§ Document passage
-=-=-

# Computational Linear Algebra
## A great project on Singular Value Decomposition

### by Paul, Placida, and Sean

## Know your audience
- Third year students with a prior course in linear algebra
- Prior exposure to programming recommended but not required
- In person; we are going to tell ourselves that it's an active learning class
- LMS agnostic
- Access to Syzygy assumed
- Students have seen a short lecture on SVD before doing the notebook

## Big Ideas and Essential Questions
- Main idea: Singular Value Decomposition is a very stable and fast algorithm with many applications in both math and industry, and it works with **any** matrix
- Core understanding -- the decomposition provides us with lots of useful information:
     - Four fundamental subspaces
     - Rank
     - Norm of a matrix
     - Condition number: how changes in matrix entries can affect solutions
     - Pseudoinverse, least squares
     - Principal component analysis
- Basic understanding: singular values are usually not nice: this is a numerical algorithm
- Essential questions:
     - How to compute it!
     - How to use SVD to obtain all the information listed above

## Learning goals
- How to implement SVD in Python using NumPy
- Relationship between singular values and eigenvalues
- To be able to prove the SVD theorem
- What is so fundamental about the four fundamental subspaces?
- Why is SVD the right way to compute rank?
- How to apply the pseudoinverse to least squares solutions
- Geometric interpretation of singular values

## Learning plan
- Walk through the steps of the SVD algorithm in an example
- Confirm that the results match what the built-in algorithm produces
- Try the algorithm on a few more examples
- Define the four fundamental subspaces, show how to find them from SVD
- Do examples and confirm that SVD gives the same nullspace as "old" methods
- Also use SVD to determine rank in these examples
- Introduce pseudoinverse and have students work through an example

## Notebook design
- Code examples provided
- Ensure students understand how to interpret output by comparing algorithm output to initial worked example
- Students expected to modify/copy code for their own examples

# The Singular Value Decomposition

For any $m\times n$ matrix $A\text{,}$ the matrices $A^TA$ and $AA^T$ are both positive. (Exercise!) This means that we can define $\sqrt{A^TA}\text{,}$ even if $A$ itself is not symmetric or positive.

-=-=-

§ Record list
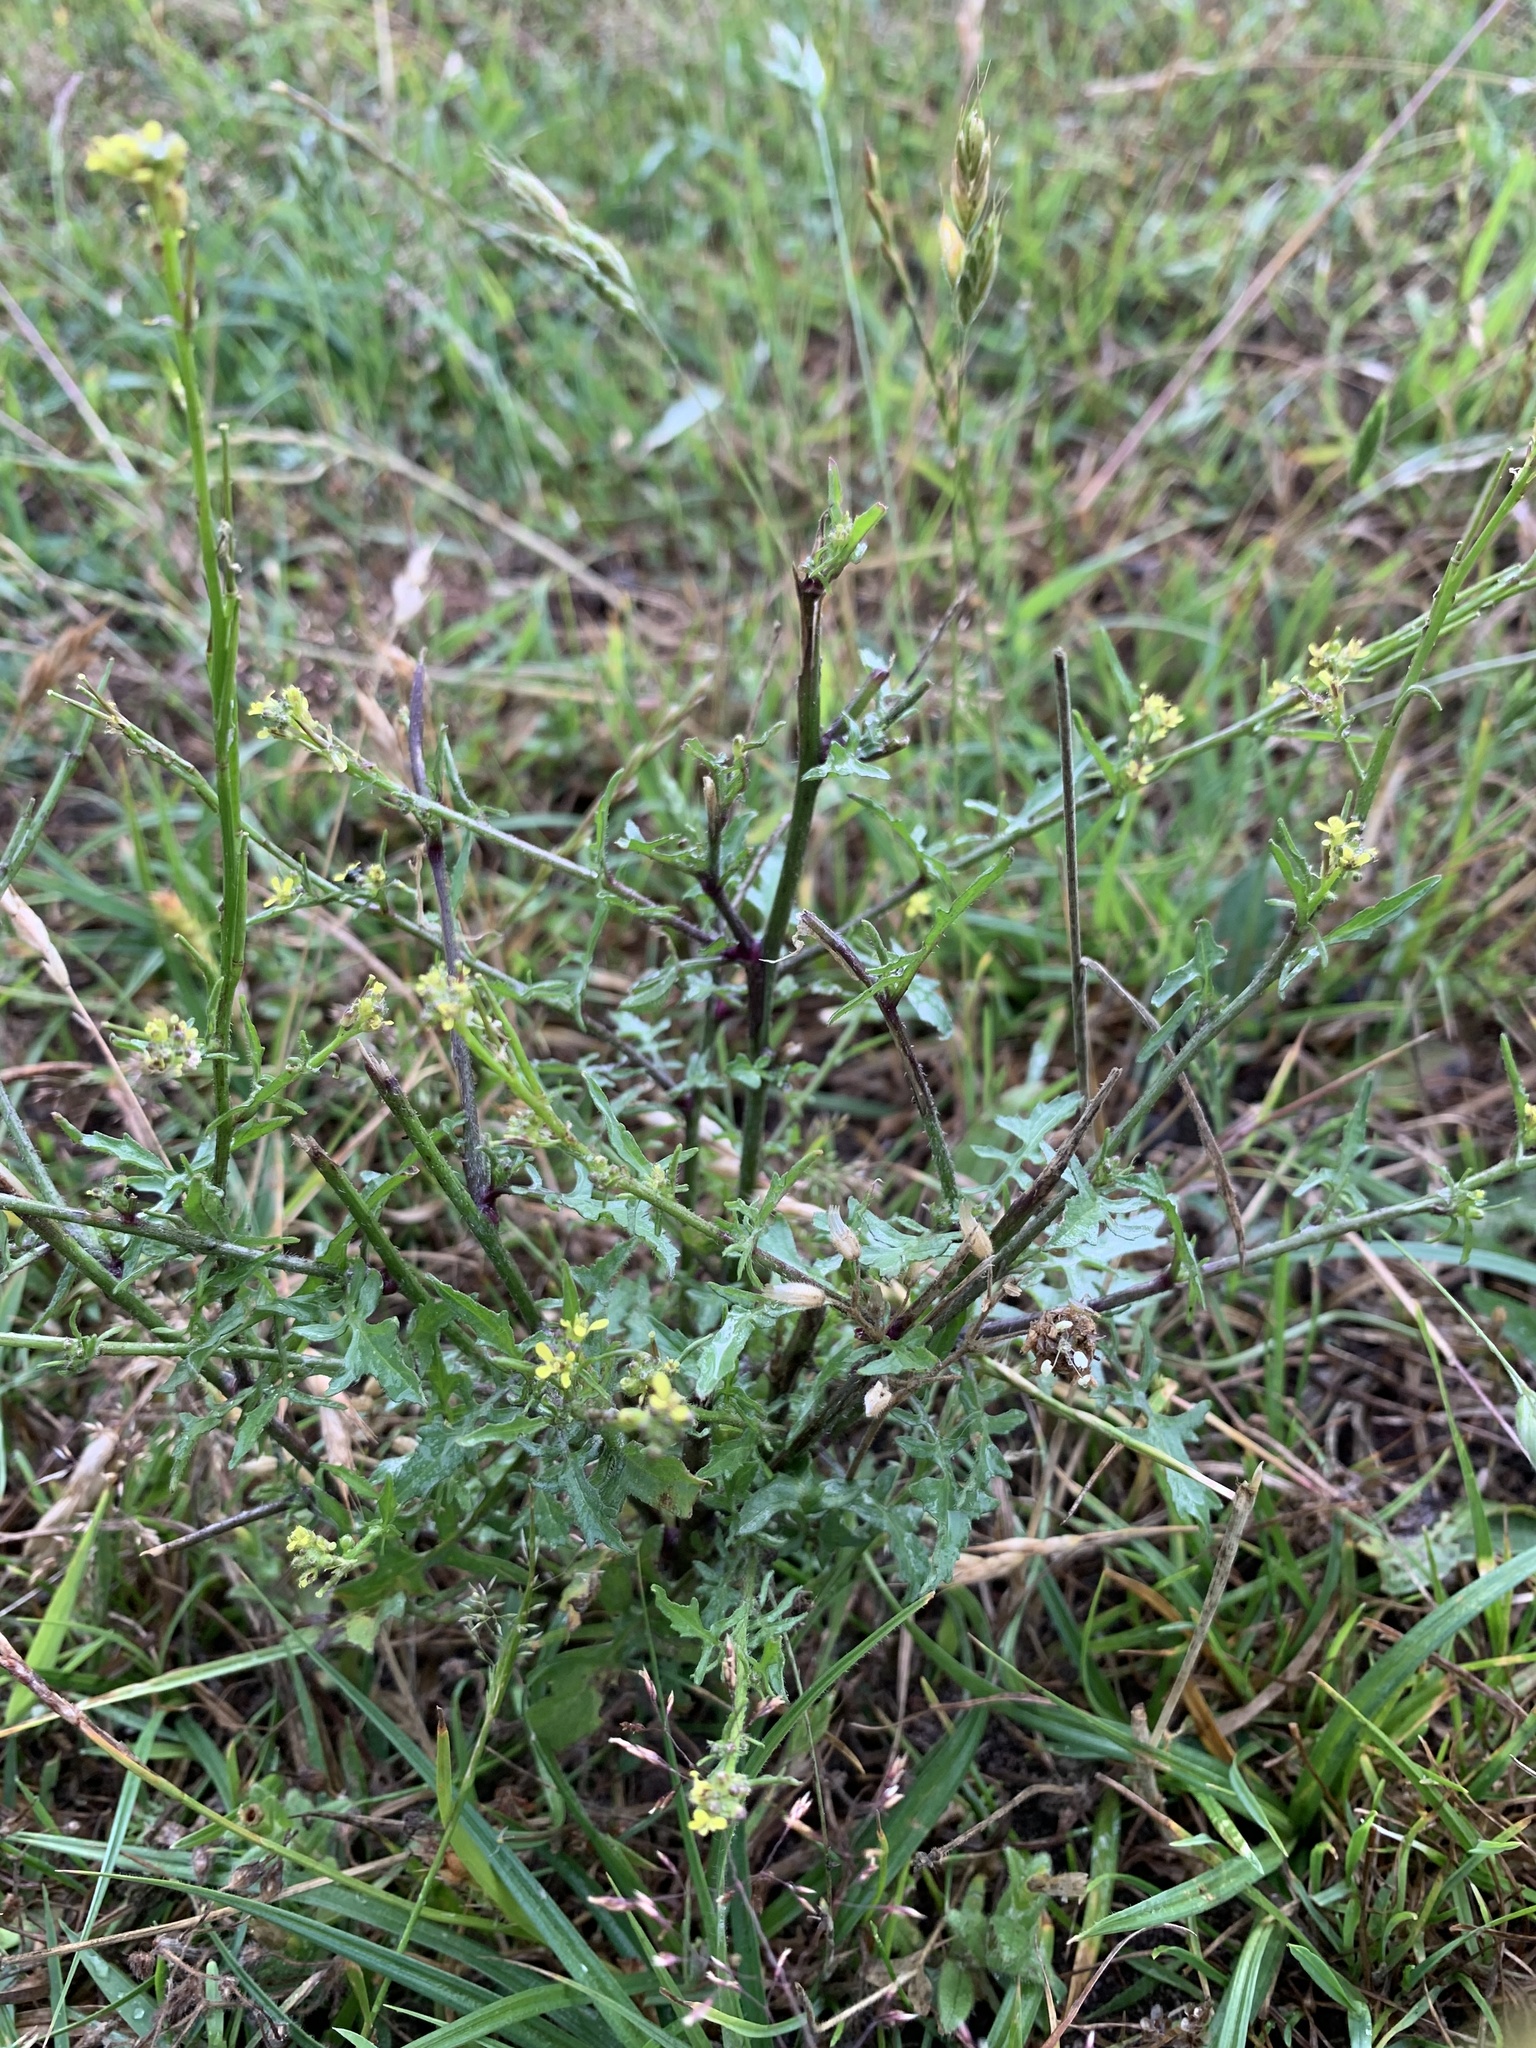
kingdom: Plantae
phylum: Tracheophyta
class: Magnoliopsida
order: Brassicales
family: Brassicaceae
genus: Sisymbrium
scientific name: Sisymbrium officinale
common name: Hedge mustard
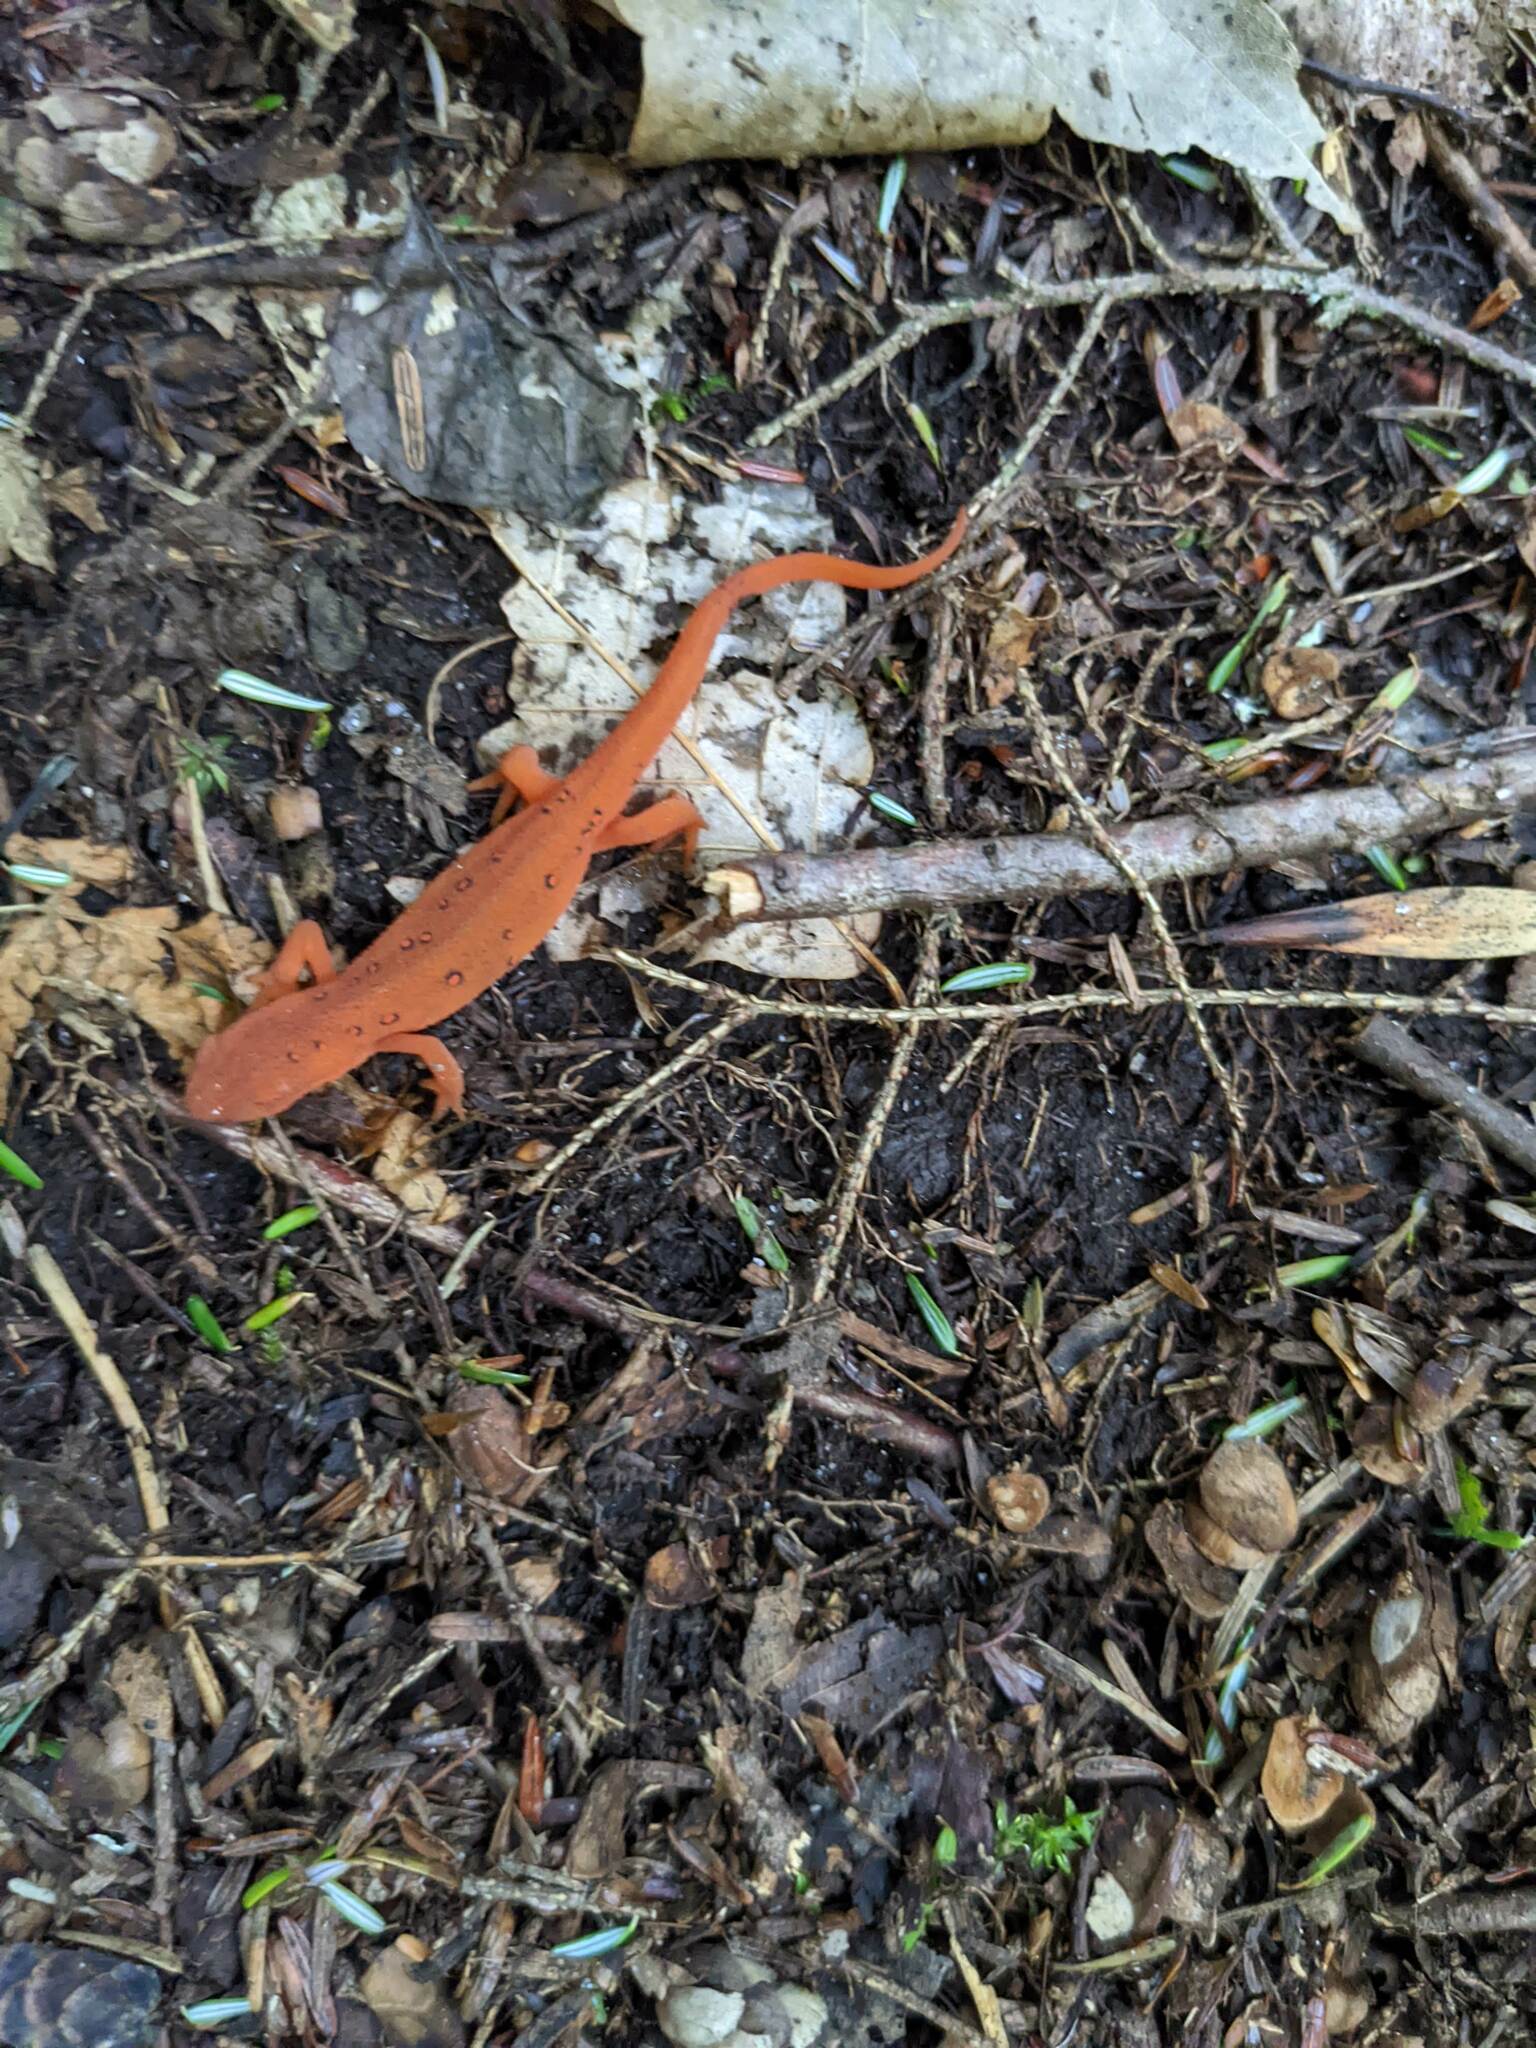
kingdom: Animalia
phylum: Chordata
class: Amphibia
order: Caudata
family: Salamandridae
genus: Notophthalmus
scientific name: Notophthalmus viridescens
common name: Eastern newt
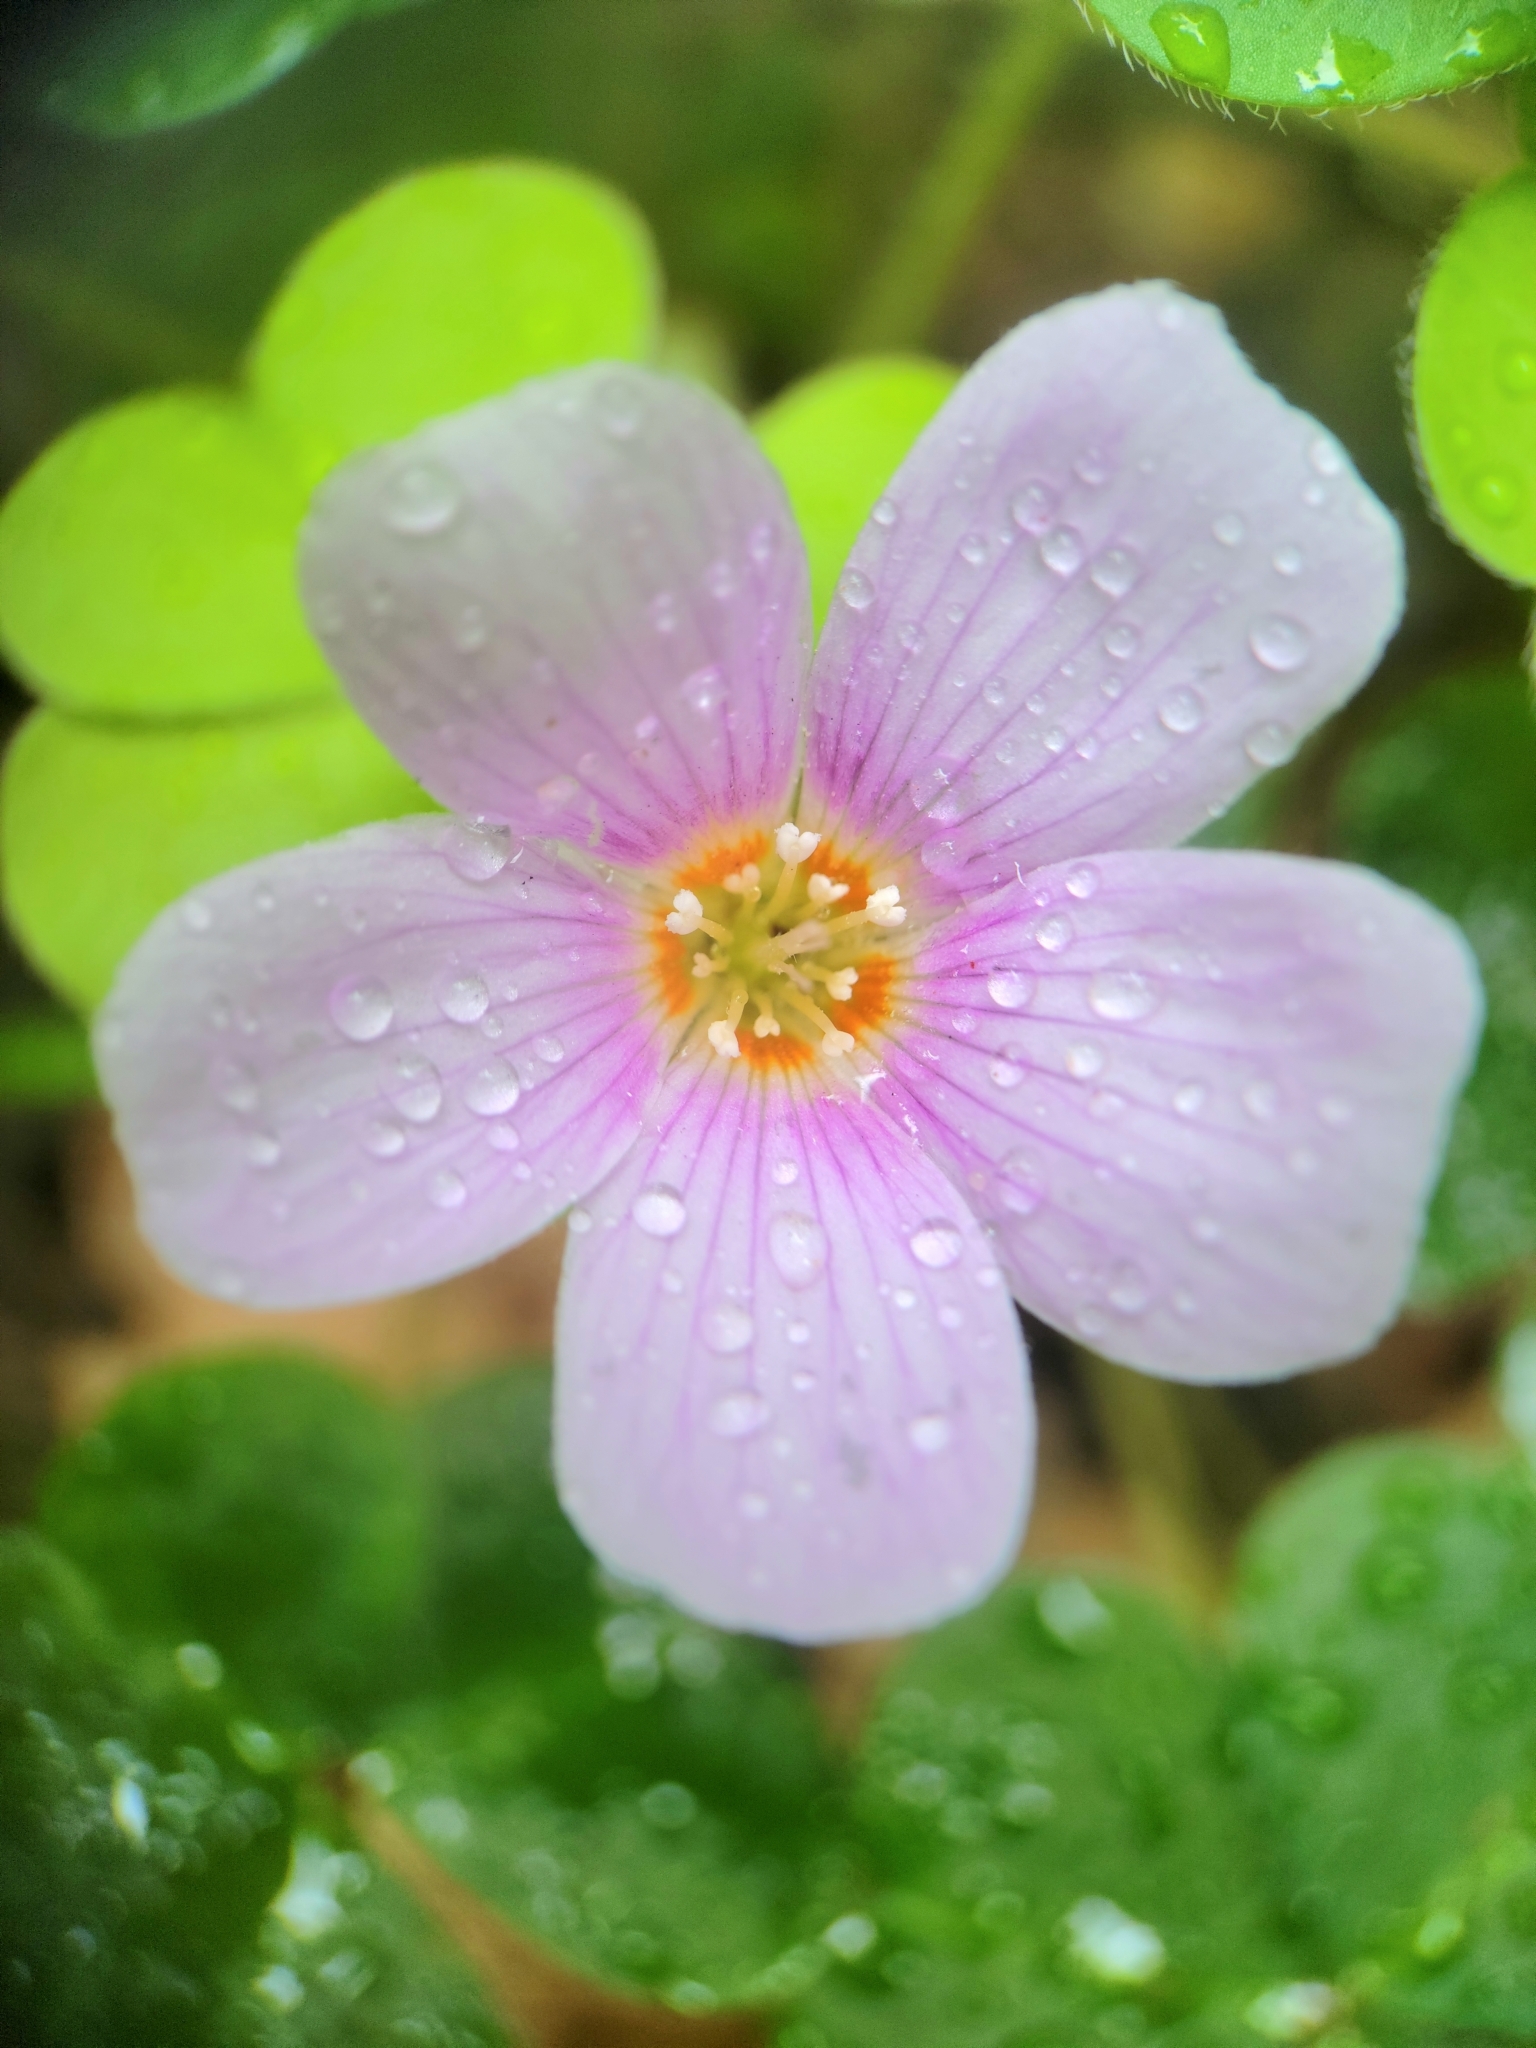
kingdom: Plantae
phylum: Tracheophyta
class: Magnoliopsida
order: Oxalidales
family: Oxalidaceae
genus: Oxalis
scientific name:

-=-=-

§ Tasks
• A. Write out, word for word, the stretch of the SVD course plan from "For any $m\times" through "symmetric or positive.".
• B. Reproduce the records verbatim, covering only the stretch from the line containing "common name: Eastern newt" through the end of the records, and omit the pictures.
The records are unrelated to the SVD course plan.

§ Answers to the exercises
• A.
For any $m\times n$ matrix $A\text{,}$ the matrices $A^TA$ and $AA^T$ are both positive. (Exercise!) This means that we can define $\sqrt{A^TA}\text{,}$ even if $A$ itself is not symmetric or positive.

• B.
common name: Eastern newt
kingdom: Plantae
phylum: Tracheophyta
class: Magnoliopsida
order: Oxalidales
family: Oxalidaceae
genus: Oxalis
scientific name:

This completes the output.